By default, LycheeMemory uses offline pre-compression and stores the compressed KV-cache for inference. For contexts beyond 1M tokens, we optionally enable Just-in-Time (JIT) compression as an engineering strategy to reduce storage overhead. While re-computing embeddings incurs a computational cost, it can be more efficient than the I/O bottleneck of memory swapping. The compression process is a single parallel forward pass, whereas the reasoning process is autoregressive. For a chunk of size 4096, compression requires only 1 forward step. In contrast, generating a reasoning chain often requires hundreds of serial steps. Therefore, the amortized computational overhead of on-the-fly compression is minimal compared to the benefits of reduced memory footprint and improved scalability.

## B Training Convergence Analysis

We address the potential concern regarding the stability of jointly optimizing the `Compressor` and `Reasoner`, given the sparsity of reward signals in sequence generation tasks. Figure 5 presents the raw, unsmoothed training reward curves over 50 checkpoints, comparing our Joint Optimization strategy against a baseline with a Frozen Compressor.**Figure 5:** Training reward curves (raw data). The **blue line** (Frozen Compressor) converges quickly but hits a performance plateau. The **red line** (End-to-End) exhibits higher variance initially due to the exploration of the compression policy but achieving higher rewards.

RECORDS SUPPLIED
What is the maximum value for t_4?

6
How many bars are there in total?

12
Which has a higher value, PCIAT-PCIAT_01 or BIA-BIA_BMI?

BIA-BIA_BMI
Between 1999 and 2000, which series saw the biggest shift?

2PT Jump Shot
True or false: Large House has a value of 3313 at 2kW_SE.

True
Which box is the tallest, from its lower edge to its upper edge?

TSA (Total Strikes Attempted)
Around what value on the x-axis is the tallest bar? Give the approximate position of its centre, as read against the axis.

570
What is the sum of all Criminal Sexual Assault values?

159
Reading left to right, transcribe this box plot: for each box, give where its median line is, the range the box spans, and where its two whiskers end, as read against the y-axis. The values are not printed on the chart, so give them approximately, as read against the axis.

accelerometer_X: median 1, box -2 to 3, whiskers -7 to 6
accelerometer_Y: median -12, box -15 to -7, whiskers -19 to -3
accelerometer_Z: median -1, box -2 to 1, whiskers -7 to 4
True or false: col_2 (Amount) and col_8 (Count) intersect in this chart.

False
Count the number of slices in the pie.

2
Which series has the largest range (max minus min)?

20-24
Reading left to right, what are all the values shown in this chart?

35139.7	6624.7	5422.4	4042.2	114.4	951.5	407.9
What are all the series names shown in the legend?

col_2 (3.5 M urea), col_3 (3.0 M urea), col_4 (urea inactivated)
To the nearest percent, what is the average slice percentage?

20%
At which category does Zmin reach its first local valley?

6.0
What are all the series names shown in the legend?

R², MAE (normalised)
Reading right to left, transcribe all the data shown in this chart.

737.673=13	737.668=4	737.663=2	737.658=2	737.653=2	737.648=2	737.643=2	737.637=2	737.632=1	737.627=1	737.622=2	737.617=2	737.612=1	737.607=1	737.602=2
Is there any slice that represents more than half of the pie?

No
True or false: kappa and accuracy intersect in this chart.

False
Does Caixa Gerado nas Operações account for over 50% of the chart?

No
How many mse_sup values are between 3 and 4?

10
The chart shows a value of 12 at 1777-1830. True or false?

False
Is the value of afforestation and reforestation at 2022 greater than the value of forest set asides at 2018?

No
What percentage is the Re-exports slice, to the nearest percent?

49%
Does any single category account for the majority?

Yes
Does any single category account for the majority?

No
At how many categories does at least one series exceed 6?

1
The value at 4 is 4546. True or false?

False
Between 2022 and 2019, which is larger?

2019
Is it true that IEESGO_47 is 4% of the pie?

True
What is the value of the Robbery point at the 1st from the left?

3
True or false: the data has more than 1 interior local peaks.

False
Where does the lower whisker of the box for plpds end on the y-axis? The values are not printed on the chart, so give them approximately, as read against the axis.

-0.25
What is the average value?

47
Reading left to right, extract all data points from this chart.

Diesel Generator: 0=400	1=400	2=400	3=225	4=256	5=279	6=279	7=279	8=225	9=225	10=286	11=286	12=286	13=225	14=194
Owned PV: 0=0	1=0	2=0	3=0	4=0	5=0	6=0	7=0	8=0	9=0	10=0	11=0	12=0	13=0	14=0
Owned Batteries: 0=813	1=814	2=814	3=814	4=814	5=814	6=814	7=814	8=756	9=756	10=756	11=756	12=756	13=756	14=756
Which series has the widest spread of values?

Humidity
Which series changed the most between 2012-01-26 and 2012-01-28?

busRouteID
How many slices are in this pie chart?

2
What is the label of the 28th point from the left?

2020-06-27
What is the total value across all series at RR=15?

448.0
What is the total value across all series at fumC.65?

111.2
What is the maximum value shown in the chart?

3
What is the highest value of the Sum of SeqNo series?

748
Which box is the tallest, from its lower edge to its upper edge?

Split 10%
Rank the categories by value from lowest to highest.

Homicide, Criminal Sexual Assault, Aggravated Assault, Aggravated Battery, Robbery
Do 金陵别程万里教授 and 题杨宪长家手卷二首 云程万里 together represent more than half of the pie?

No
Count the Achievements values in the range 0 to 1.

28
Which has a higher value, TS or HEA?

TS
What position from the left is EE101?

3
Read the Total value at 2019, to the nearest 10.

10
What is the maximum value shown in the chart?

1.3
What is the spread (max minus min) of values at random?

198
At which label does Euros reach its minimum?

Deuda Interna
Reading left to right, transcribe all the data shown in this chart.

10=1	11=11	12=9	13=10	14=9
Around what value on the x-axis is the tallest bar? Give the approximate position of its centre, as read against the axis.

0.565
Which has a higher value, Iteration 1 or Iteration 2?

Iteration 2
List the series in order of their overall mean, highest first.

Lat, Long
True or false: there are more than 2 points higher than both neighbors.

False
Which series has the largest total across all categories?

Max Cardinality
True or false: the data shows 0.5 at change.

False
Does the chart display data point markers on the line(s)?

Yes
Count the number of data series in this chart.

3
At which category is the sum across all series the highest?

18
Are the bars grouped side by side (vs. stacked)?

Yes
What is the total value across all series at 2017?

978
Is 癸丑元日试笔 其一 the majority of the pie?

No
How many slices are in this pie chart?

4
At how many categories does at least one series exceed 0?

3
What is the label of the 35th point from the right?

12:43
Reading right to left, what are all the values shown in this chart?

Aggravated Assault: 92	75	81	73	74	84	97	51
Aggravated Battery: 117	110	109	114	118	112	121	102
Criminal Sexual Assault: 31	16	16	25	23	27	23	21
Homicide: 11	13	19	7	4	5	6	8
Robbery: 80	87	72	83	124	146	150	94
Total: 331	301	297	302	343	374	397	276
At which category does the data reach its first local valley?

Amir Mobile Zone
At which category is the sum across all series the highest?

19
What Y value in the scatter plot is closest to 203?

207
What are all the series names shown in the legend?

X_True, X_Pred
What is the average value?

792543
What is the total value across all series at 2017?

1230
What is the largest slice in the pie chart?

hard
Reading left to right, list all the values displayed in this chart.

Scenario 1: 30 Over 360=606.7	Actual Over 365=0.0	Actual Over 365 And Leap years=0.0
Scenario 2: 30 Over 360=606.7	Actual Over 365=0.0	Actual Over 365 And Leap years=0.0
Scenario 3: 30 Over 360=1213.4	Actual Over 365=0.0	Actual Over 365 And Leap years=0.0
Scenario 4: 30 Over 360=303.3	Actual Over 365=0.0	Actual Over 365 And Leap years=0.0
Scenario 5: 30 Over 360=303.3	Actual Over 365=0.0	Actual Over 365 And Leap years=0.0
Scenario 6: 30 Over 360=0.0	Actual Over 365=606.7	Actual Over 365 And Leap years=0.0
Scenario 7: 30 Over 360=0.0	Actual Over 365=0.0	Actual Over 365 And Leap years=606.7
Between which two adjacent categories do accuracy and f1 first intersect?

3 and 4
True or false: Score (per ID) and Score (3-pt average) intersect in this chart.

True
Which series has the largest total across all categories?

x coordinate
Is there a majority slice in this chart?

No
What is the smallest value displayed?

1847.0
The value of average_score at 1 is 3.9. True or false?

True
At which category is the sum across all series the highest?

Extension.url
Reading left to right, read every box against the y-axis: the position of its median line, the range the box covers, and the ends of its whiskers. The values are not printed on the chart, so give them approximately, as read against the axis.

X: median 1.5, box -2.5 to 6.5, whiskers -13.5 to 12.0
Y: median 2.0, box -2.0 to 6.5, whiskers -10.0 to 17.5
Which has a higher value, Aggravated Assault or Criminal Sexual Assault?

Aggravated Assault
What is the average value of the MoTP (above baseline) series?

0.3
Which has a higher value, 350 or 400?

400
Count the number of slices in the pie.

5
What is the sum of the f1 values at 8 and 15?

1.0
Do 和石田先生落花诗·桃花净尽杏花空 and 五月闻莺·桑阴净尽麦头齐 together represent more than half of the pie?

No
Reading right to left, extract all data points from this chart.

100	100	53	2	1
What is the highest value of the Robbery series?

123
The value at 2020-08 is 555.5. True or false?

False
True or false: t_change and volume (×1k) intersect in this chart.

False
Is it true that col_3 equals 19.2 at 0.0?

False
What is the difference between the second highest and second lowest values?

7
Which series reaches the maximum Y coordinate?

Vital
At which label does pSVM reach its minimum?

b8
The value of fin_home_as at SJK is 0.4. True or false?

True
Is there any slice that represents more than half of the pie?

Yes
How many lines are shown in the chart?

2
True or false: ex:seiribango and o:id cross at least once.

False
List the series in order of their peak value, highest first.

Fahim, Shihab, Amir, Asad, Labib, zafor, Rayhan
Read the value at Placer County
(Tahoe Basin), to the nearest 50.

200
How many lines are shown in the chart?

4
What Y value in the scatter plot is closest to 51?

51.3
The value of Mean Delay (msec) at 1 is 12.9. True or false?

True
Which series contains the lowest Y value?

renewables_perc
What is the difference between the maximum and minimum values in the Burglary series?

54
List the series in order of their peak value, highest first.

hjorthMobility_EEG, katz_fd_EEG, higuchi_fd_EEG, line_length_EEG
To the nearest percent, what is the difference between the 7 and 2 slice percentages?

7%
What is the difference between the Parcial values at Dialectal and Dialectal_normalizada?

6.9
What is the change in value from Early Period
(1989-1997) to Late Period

EXERCISE DETAILS
In the LycheeMemory excerpt, how many forward steps does compression need for a chunk of size 4096?

TASK SOLUTION
Only 1 forward step.